> Work required
Set out every row below as a numbered list, and leave out any blank lines.
--- begin Material supplied ---
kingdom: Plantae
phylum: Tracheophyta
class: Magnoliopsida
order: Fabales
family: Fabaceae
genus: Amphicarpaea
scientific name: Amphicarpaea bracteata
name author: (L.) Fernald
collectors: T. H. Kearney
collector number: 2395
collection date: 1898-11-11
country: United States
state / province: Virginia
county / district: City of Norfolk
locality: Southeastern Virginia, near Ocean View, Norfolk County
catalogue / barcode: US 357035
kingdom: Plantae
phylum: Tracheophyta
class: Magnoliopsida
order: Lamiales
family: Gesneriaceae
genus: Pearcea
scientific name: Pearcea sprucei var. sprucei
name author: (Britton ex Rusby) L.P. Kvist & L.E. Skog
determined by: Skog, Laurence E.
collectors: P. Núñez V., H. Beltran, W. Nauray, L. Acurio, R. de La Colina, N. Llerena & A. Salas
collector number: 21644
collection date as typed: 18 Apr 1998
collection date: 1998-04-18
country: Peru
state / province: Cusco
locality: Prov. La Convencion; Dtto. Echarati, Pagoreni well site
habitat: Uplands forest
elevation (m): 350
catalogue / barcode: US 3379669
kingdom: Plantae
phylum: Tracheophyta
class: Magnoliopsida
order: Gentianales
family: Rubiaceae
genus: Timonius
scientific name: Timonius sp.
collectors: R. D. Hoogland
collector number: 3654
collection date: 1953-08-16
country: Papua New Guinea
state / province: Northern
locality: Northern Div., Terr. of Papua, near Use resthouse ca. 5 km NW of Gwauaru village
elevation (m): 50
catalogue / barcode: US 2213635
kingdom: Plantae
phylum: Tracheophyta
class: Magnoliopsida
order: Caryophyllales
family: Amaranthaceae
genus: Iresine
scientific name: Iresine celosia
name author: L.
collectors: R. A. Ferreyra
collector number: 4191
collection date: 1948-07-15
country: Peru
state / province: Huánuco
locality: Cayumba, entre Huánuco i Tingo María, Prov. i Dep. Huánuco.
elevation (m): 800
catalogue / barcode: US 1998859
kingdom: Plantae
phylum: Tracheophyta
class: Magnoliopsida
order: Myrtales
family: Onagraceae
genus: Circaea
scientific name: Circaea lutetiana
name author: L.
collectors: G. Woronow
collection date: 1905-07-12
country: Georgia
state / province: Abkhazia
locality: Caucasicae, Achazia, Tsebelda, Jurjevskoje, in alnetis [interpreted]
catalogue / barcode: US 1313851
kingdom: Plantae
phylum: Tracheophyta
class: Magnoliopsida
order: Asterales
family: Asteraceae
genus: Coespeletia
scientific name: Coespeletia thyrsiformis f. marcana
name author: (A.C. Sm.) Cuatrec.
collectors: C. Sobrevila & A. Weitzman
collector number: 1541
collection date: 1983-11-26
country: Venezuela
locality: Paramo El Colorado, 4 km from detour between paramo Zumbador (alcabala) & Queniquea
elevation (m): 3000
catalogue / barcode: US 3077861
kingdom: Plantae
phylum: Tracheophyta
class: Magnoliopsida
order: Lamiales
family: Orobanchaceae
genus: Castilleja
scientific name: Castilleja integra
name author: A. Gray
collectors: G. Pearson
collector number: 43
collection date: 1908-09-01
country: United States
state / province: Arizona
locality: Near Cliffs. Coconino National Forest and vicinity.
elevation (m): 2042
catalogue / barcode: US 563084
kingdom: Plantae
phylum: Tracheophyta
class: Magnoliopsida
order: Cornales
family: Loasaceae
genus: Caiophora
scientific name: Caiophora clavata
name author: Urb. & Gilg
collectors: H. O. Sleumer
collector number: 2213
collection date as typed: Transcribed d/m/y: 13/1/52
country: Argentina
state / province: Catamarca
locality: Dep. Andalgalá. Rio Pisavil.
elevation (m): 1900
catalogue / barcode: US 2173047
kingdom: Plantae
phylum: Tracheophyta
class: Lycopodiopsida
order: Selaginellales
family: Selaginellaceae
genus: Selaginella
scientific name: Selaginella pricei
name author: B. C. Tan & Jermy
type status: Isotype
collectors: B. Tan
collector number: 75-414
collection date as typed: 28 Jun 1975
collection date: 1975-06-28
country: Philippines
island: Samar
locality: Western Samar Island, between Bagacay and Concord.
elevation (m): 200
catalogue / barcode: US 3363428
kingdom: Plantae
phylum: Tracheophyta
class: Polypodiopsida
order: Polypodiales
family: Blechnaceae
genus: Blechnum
--- end Material supplied ---
> Answer to the task
1. kingdom: Plantae
2. phylum: Tracheophyta
3. class: Magnoliopsida
4. order: Fabales
5. family: Fabaceae
6. genus: Amphicarpaea
7. scientific name: Amphicarpaea bracteata
8. name author: (L.) Fernald
9. collectors: T. H. Kearney
10. collector number: 2395
11. collection date: 1898-11-11
12. country: United States
13. state / province: Virginia
14. county / district: City of Norfolk
15. locality: Southeastern Virginia, near Ocean View, Norfolk County
16. catalogue / barcode: US 357035
17. kingdom: Plantae
18. phylum: Tracheophyta
19. class: Magnoliopsida
20. order: Lamiales
21. family: Gesneriaceae
22. genus: Pearcea
23. scientific name: Pearcea sprucei var. sprucei
24. name author: (Britton ex Rusby) L.P. Kvist & L.E. Skog
25. determined by: Skog, Laurence E.
26. collectors: P. Núñez V., H. Beltran, W. Nauray, L. Acurio, R. de La Colina, N. Llerena & A. Salas
27. collector number: 21644
28. collection date as typed: 18 Apr 1998
29. collection date: 1998-04-18
30. country: Peru
31. state / province: Cusco
32. locality: Prov. La Convencion; Dtto. Echarati, Pagoreni well site
33. habitat: Uplands forest
34. elevation (m): 350
35. catalogue / barcode: US 3379669
36. kingdom: Plantae
37. phylum: Tracheophyta
38. class: Magnoliopsida
39. order: Gentianales
40. family: Rubiaceae
41. genus: Timonius
42. scientific name: Timonius sp.
43. collectors: R. D. Hoogland
44. collector number: 3654
45. collection date: 1953-08-16
46. country: Papua New Guinea
47. state / province: Northern
48. locality: Northern Div., Terr. of Papua, near Use resthouse ca. 5 km NW of Gwauaru village
49. elevation (m): 50
50. catalogue / barcode: US 2213635
51. kingdom: Plantae
52. phylum: Tracheophyta
53. class: Magnoliopsida
54. order: Caryophyllales
55. family: Amaranthaceae
56. genus: Iresine
57. scientific name: Iresine celosia
58. name author: L.
59. collectors: R. A. Ferreyra
60. collector number: 4191
61. collection date: 1948-07-15
62. country: Peru
63. state / province: Huánuco
64. locality: Cayumba, entre Huánuco i Tingo María, Prov. i Dep. Huánuco.
65. elevation (m): 800
66. catalogue / barcode: US 1998859
67. kingdom: Plantae
68. phylum: Tracheophyta
69. class: Magnoliopsida
70. order: Myrtales
71. family: Onagraceae
72. genus: Circaea
73. scientific name: Circaea lutetiana
74. name author: L.
75. collectors: G. Woronow
76. collection date: 1905-07-12
77. country: Georgia
78. state / province: Abkhazia
79. locality: Caucasicae, Achazia, Tsebelda, Jurjevskoje, in alnetis [interpreted]
80. catalogue / barcode: US 1313851
81. kingdom: Plantae
82. phylum: Tracheophyta
83. class: Magnoliopsida
84. order: Asterales
85. family: Asteraceae
86. genus: Coespeletia
87. scientific name: Coespeletia thyrsiformis f. marcana
88. name author: (A.C. Sm.) Cuatrec.
89. collectors: C. Sobrevila & A. Weitzman
90. collector number: 1541
91. collection date: 1983-11-26
92. country: Venezuela
93. locality: Paramo El Colorado, 4 km from detour between paramo Zumbador (alcabala) & Queniquea
94. elevation (m): 3000
95. catalogue / barcode: US 3077861
96. kingdom: Plantae
97. phylum: Tracheophyta
98. class: Magnoliopsida
99. order: Lamiales
100. family: Orobanchaceae
101. genus: Castilleja
102. scientific name: Castilleja integra
103. name author: A. Gray
104. collectors: G. Pearson
105. collector number: 43
106. collection date: 1908-09-01
107. country: United States
108. state / province: Arizona
109. locality: Near Cliffs. Coconino National Forest and vicinity.
110. elevation (m): 2042
111. catalogue / barcode: US 563084
112. kingdom: Plantae
113. phylum: Tracheophyta
114. class: Magnoliopsida
115. order: Cornales
116. family: Loasaceae
117. genus: Caiophora
118. scientific name: Caiophora clavata
119. name author: Urb. & Gilg
120. collectors: H. O. Sleumer
121. collector number: 2213
122. collection date as typed: Transcribed d/m/y: 13/1/52
123. country: Argentina
124. state / province: Catamarca
125. locality: Dep. Andalgalá. Rio Pisavil.
126. elevation (m): 1900
127. catalogue / barcode: US 2173047
128. kingdom: Plantae
129. phylum: Tracheophyta
130. class: Lycopodiopsida
131. order: Selaginellales
132. family: Selaginellaceae
133. genus: Selaginella
134. scientific name: Selaginella pricei
135. name author: B. C. Tan & Jermy
136. type status: Isotype
137. collectors: B. Tan
138. collector number: 75-414
139. collection date as typed: 28 Jun 1975
140. collection date: 1975-06-28
141. country: Philippines
142. island: Samar
143. locality: Western Samar Island, between Bagacay and Concord.
144. elevation (m): 200
145. catalogue / barcode: US 3363428
146. kingdom: Plantae
147. phylum: Tracheophyta
148. class: Polypodiopsida
149. order: Polypodiales
150. family: Blechnaceae
151. genus: Blechnum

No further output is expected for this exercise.